SAGA: Scene-Aware, Goal-Evolving Agents for Long-Horizon CivRealm Strategy Planning
2026-06-29 • Artificial Intelligence
Artificial Intelligence
AI summaryⓘ
The authors introduce SAGA, a new system that helps AI agents plan better long-term strategies in complex games by fixing three main problems seen in earlier models: difficulty understanding spatial layouts, handling too much information at once, and learning that doesn’t improve over multiple games. SAGA uses a special map description, focuses on different parts of the game separately with expert helpers, and learns from past games to improve over time without needing custom rewards. When tested on the game FreeCiv, SAGA scored higher and more consistently than other strong methods, especially in building important resources. The authors also show that each part of SAGA helps its success on its own.

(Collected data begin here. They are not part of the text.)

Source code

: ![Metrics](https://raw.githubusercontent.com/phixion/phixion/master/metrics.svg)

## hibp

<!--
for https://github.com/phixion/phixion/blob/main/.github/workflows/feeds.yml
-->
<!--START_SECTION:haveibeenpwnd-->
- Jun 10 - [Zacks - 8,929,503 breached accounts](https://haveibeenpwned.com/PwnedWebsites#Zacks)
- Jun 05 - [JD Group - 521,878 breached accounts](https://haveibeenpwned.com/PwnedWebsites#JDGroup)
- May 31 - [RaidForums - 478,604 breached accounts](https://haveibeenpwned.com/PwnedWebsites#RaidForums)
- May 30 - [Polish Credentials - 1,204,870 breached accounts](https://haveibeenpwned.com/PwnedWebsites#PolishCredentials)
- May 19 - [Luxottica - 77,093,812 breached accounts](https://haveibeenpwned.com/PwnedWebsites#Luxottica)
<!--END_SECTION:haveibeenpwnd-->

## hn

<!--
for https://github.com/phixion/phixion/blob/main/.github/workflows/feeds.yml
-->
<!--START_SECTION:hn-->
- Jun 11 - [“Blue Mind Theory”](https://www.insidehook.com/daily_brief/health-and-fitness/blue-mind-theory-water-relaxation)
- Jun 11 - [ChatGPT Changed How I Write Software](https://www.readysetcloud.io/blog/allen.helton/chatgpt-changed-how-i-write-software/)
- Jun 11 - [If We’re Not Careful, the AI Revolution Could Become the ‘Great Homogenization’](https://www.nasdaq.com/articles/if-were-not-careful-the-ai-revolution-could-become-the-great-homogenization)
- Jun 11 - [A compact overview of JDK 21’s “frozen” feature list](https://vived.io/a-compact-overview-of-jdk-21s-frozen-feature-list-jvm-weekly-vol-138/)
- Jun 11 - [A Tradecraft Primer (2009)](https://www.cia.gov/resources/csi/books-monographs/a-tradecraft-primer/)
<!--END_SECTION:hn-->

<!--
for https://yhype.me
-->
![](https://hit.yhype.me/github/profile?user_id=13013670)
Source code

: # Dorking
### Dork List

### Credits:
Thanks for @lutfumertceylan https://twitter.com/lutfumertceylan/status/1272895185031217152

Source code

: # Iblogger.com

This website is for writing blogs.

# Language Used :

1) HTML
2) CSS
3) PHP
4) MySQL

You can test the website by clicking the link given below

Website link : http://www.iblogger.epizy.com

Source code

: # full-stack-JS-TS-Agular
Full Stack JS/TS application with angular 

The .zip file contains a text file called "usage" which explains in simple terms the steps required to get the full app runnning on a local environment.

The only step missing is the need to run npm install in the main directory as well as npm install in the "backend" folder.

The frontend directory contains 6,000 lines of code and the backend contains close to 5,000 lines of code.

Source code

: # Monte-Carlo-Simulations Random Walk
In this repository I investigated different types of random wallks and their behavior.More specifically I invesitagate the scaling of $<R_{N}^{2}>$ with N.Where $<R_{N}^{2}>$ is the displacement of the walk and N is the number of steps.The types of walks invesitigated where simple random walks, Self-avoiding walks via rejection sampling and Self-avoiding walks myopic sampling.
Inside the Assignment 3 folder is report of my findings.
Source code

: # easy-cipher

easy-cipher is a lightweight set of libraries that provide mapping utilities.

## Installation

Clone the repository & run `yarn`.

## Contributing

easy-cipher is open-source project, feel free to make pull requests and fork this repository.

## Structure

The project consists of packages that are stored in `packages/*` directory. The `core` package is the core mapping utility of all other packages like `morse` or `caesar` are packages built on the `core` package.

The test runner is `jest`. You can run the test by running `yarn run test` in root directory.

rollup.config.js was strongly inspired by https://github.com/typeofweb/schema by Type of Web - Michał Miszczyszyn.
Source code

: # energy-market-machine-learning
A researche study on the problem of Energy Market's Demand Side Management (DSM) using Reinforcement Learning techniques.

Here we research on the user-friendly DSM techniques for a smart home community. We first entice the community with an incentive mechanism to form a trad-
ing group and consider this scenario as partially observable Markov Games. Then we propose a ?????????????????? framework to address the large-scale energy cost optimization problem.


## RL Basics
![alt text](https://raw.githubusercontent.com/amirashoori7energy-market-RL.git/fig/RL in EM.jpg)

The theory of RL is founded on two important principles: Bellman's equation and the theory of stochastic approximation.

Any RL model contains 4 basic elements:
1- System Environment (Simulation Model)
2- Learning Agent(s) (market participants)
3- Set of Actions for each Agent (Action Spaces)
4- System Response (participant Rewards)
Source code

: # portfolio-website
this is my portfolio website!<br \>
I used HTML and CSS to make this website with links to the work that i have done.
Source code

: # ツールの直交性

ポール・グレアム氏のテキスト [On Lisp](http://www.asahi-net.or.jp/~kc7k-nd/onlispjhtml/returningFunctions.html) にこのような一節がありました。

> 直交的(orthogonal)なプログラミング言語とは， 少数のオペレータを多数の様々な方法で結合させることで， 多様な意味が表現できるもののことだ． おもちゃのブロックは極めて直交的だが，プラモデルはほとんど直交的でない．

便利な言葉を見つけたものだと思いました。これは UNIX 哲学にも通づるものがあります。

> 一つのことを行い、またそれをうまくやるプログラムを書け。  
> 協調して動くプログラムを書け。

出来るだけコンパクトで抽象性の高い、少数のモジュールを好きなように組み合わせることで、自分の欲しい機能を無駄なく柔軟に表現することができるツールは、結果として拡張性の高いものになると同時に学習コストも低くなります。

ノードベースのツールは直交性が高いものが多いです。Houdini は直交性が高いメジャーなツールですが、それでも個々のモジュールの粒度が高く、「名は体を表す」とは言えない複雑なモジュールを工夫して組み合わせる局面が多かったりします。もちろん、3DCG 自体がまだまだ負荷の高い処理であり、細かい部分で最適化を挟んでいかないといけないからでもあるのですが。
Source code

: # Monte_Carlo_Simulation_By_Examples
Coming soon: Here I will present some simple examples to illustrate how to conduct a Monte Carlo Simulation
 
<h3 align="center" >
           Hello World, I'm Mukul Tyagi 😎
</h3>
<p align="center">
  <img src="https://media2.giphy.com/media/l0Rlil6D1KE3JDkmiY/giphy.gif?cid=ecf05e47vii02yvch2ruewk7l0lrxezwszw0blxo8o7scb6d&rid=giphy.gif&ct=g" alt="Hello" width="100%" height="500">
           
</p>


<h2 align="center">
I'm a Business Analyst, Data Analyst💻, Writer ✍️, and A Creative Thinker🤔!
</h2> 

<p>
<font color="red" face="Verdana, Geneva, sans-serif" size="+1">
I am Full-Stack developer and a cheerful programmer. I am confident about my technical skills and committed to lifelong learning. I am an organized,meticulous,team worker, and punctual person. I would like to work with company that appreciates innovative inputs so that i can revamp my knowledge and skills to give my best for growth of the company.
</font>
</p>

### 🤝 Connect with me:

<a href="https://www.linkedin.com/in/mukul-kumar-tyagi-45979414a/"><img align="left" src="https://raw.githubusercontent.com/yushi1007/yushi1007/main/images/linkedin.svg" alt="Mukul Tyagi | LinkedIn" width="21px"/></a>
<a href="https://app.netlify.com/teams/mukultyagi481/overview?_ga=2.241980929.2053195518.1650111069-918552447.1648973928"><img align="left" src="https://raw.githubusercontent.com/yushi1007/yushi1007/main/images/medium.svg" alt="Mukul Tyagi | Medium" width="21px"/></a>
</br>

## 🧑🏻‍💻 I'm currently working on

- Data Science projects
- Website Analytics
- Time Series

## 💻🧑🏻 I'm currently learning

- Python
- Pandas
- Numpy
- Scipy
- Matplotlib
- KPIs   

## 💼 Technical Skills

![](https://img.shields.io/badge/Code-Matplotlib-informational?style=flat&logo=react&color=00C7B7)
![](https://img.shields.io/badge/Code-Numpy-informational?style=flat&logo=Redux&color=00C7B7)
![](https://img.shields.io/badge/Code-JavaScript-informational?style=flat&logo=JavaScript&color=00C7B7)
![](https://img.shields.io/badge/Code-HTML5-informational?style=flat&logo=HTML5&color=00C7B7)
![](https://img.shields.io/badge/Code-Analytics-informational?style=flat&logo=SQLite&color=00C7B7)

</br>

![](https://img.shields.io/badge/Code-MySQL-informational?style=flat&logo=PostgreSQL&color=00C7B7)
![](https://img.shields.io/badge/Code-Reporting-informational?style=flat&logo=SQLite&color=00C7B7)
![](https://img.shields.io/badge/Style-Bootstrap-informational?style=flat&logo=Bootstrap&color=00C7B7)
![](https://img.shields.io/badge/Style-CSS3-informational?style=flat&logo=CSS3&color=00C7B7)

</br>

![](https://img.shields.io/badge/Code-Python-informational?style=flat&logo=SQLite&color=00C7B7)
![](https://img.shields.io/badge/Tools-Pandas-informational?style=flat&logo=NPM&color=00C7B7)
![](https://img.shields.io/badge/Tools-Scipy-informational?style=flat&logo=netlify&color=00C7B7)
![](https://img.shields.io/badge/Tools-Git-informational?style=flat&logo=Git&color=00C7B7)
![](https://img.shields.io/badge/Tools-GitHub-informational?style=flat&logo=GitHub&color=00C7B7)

Long-horizon planningLarge Language Models (LLM)Scene graphSparse rewardsFreeCivMulti-agent systemsStrategic planningCross-game learningAblation studyContext management
Authors
Tianyu Jin, Shuo Chen, Yida Wang, Liuyu Xiang, Yingzhuo Liu, Zhiyao Jiang, Yexin Li, Zhaofeng He
Abstract
Long-horizon strategic planning in complex strategy games demands concurrent reasoning across multiple decision domains under imperfect information and sparse reward. Existing LLM-based agents suffer from three systematic failures: scene blindness from raw tile coordinates, context overflow and domain coupling from monolithic state dumps, and shallow cross-game learning that treats each episode in isolation. We present SAGA, an LLM multi-agent framework with three mechanisms each directly targeting one class of failure: (i) a Map-Semantic Scene Graph that encodes typed spatial relations among game entities into per-unit natural-language context, resolving spatial blindness without global token inflation; (ii) a Tool-Augmented Planner that pulls fine-grained domain state on demand and dispatches per-domain directives to dedicated specialist controllers, eliminating context overflow, domain coupling, and mechanical constraint violations; and (iii) a Dual-Horizon Feedback Loop that combines periodic within-game goal generation with structured cross-game causal post-mortem, enabling principled strategic evolution without manual reward engineering. Evaluated on FreeCiv, SAGA attains the highest mean civilization score -- the environment's sole sparse objective reward -- with lower variance than the two strongest baselines, and is the only method that significantly surpasses every baseline on infrastructure construction, the resource axis most readily sacrificed under multi-objective conflict. It outscores the two strongest baselines in most head-to-head games while cutting output tokens (the dominant decoding cost) by 27%. Equipped with the cross-game evolution module, SAGA reaches the highest end-of-chain score across five successive episodes. Ablation studies confirm that each architectural component contributes independently to this advantage.